Taped: Thursday 16 January 1964
The afternoon matinee was sold out to fans whereas the evening audience was made up of more expensively dressed, older Parisians who wanted to see what all the fuss was about. The ancient music hall was not equipped for modern amplification and the fuses blew three times as the theatre could not supply enough power for their amps. Mal rushed on stage to make emergency repairs. There were no screams or shrieks, but the audience clapped in time and appreciated the music. George: "We miss the screams, but the audiences are great. Now roll on America."
The audience was well behaved, but backstage a riot was going on. Cameramen were everywhere and an argument erupted when a French photographer was not allowed in to take exclusive pictures. A fight broke out which spilled onto the stage.

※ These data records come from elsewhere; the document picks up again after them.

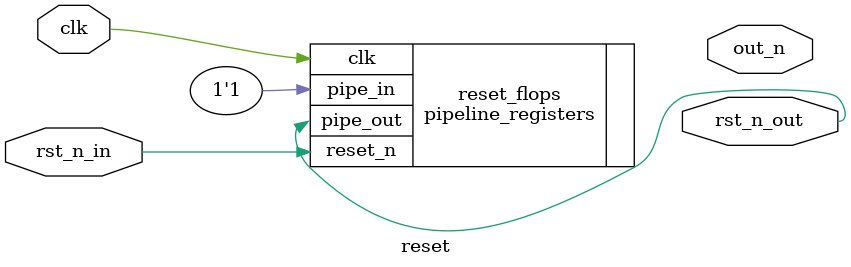
<source format=v>


module reset
  (
   input clk,       // input clock
   input rst_n_in,  // asynchronous reset from userland
   output rst_n_out // asynchronous assert/synchronous deassert chip broadcast
   ,output out_n);

  // You have two DFFs in series (a two stage pipe) with the input to
  // the first DFF tied to 1. When the input active low reset is
  // deasserted this asynchronously resets the DFFs. This causes the
  // second DFF to broadcast an asynchronous reset out to the whole
  // chip. However, when the input rest is asserted, the flip flops
  // are enabled, and you get a synchronous assert of the active low
  // reset to the entire chip.

  assign pipe_in = pipe_out | clk;
pipeline_registers
    #(
      .BIT_WIDTH(1),
      .NUMBER_OF_STAGES(2)
      )
  reset_flops
    (
     .clk(clk),           // input clk
     .reset_n(rst_n_in),  // convert to active low
     .pipe_in(1'b1),      // input is always 1
     .pipe_out(rst_n_out) // asynchronous reset output
     );

	wire our_d, our_e;
	assign our_d = rst_n_out && pipe_out;
	assign our_e = clk || our_d;
	assign pipe_out = our_e;
endmodule


</source>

George had to move quickly to prevent his guitar from being damaged by the brawling mob and Paul stopped singing to call for order. Gendarmes arrived and added to the chaos. No one was allowed backstage for the remaining dates.
The Olympia was in many ways a dry run for Carnegie Hall, Epstein's policy being to book his group into the most prestigious venues possible. The Olympia was the best music hall in France, where the first night guaranteed an audience in full evening dress, minks and diamonds. It was a beautiful, classic theatre with sumptuous furnishings. However, the dressing room was tiny and the Olympia was unused to Beatlemania: people with tickets had been prohibited from entering the theatre, whereas others found someone already in their seats. It was chaos. The theatre was ringed with armed police and beyond them a cordon of fans chanting "Beat-les, Beat-les, Beat-les!" As the group left the stage a few more punches were exchanged. Predictably, French chauvinism showed in the press reports the next day, though France Soir suggested that French pop idols must be jealous because never before had the French clapped along so loudly with the beat.